Additional engraving on the issue of 1882-1893 (Scott #35-45) resulted in different shading in the ring of the post horn. Later in 1893, yet another revision in the design resulted in the country name NORGE being inscribed in Roman letters with serifs rather than the previous sans-serif lettering (Scott #47-58). The 12-ore brown stamp of the 1882 series (Scott #42) became the first overprinted Post Horn stamp in 1888 when a 2o surcharge was applied (Scott #46). Angus/Mackay reported that the creation of this provisional stamp came about “to prepay the now greatly reduced local letter rate.”

Another small change in 1910, which the Scott catalog describes as a redrawn design, removed a spot of color in the ring of the post horn, directly below the crown (Scott #74-95), and revised the appearance of the numeral 3 on the 3-ore (Scott #76) and 30-ore (Scott #89=90) values. This redrawn version of the original design served as the staple for this series for more than 90 years. During that period, Post Horn stamps were printed by letterpress, photogravure (starting in 1937), intaglio (in 1962) and offset lithography (in 1997).

Following the 1940 invasion of Norway by Germany, the country’s stamps were overprinted with a large letter V (Scott #207-219), intended by the Nazi occupiers to signify their victory. Bruce Peterson, writing for the Smithsonian Institution’s Arago website, stated, “This overprint inspired the Norwegian resistance to use the ‘V’ for the phrase ‘Vi vill vinne’ (We will win), which was spread throughout occupied Norway and also featured on a stamp issued by the Norwegian exile government in 1944.”

Norway began to use phosphorescent paper for its postage stamps in 1968, and the first engraved issues of 1962 on ordinary paper (Scott #416-419) were reissued January 23, 1969, on phosphorescent paper.

In 2001, Norway Post commissioned the country’s “most prominent stamp designers,” Sverre Morken and Enzo Finger, to give the Post Horn design “a veritable facelift…The original motif — ingenious in its simplicity — was combined with a modern design and the resulting stamps were met with acclaim by stamp collectors all over the world,” Norway Post reported (Scott #1282A-1291). The Scott catalogue explains that the differences between the 1910 revision and the 2001 version can be seen in the vertical shading lines, the size and shading of the post horn, and in the corner wings.

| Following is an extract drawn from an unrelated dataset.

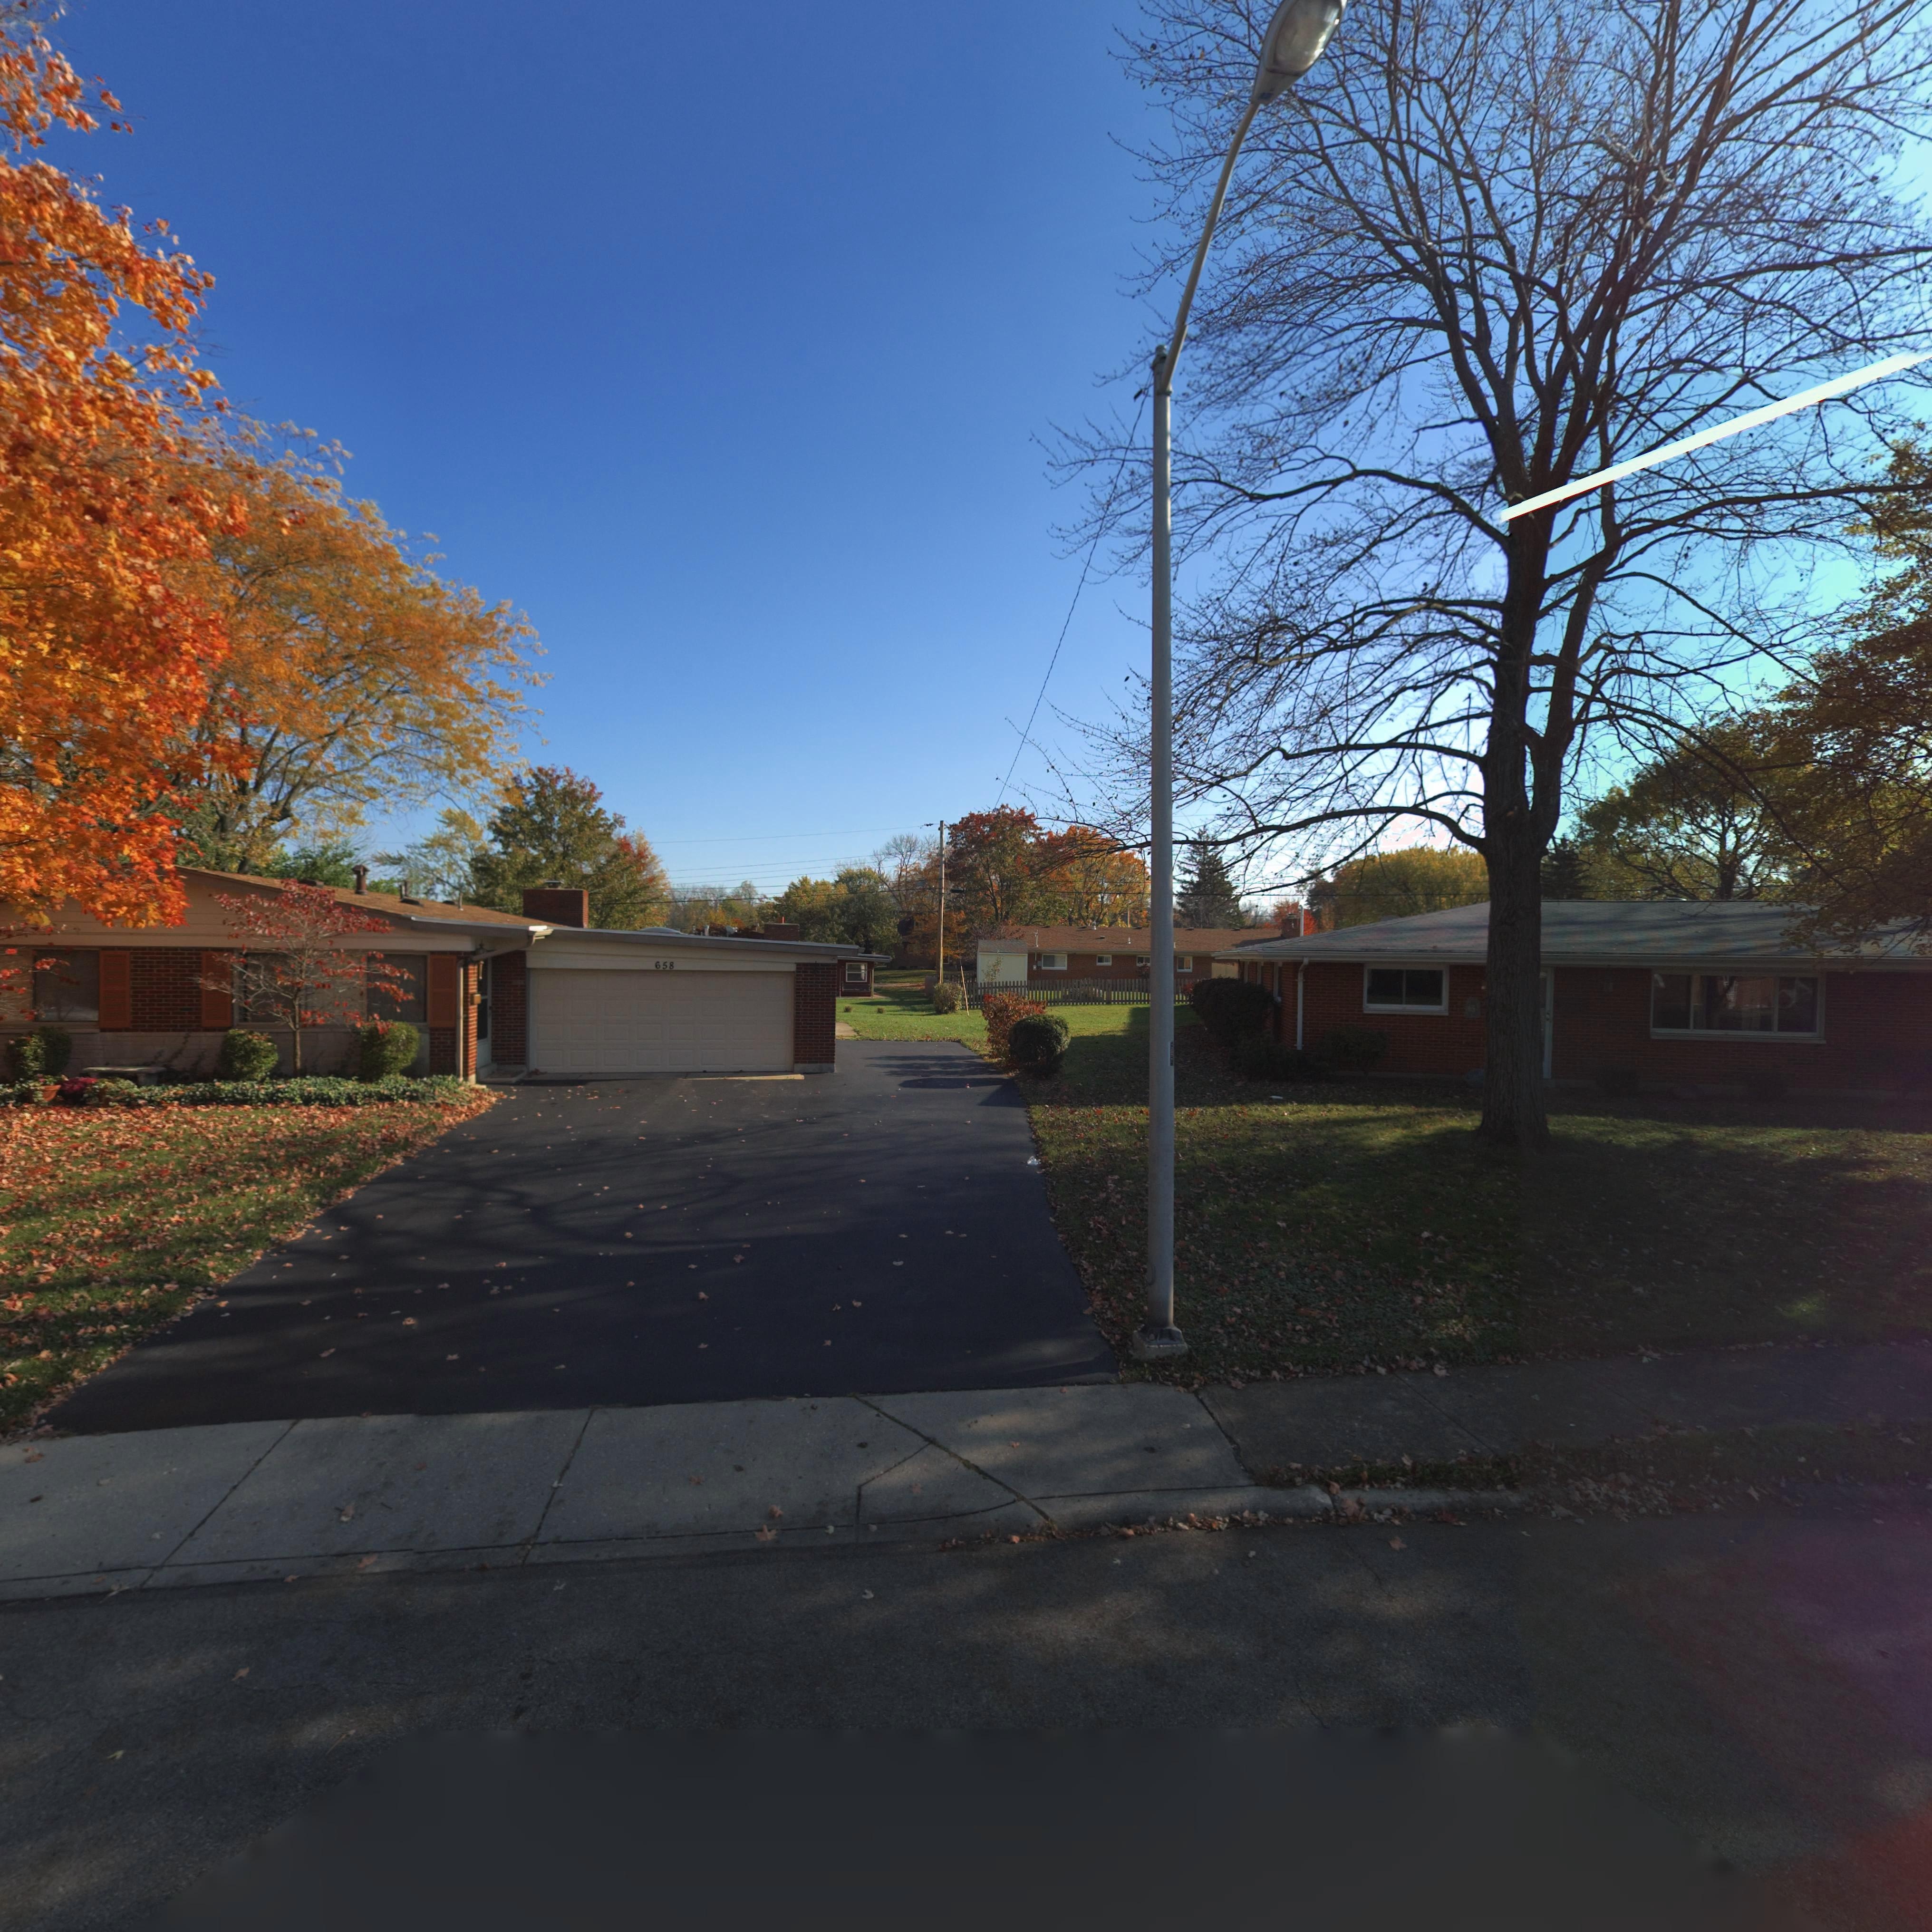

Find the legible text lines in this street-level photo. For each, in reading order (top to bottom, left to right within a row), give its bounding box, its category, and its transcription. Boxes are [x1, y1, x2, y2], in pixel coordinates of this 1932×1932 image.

[654, 960, 675, 970] StreetNumber: 658
[1467, 1004, 1479, 1013] StreetNumber: 65*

Three more stamps were issued in 2010 with new denominations of 4-krone, 8-krone and 30-krone (Scott #1628-1630) The 30-krone stamp was printed with a silver frame, bringing special attention to its high face value. Between 2010 and 2014, one or two Post Horn stamps have been issued each year by Norway Post, all with higher denominations and silver frames: a 50-krone in 2011 (Scott #1661), a 40-krone in 2012 (Scott #1690), a 10-krone and 20-krone in 2013 (Scott #1723-1724).

On September 21, 2014, Posten Norge issued a 70-krone Post Horn self-adhesive definitive stamp. Roughly equivalent to $11.33 in United States dollars at the time of its release, the 70-krone value is the highest face value Post Horn stamp issued by Norway in the entire series, and the first to be initially issued as a self-adhesive.  It was designed and engraved by Enzo Finger and Sverre Morken, and offset printed by Joh. Enschede Security Print.

Despite the many varieties found in the Post Horn series that make it a terrific challenge for the stamp collector, those released in the 21st century still bear a very strong resemblance to the very first 3-skilling rose issue from so many years ago. Now that I have grown up, I find something soothing about such series of similarly designed stamps and no longer consider Norway’s Post Horn stamps even remotely boring.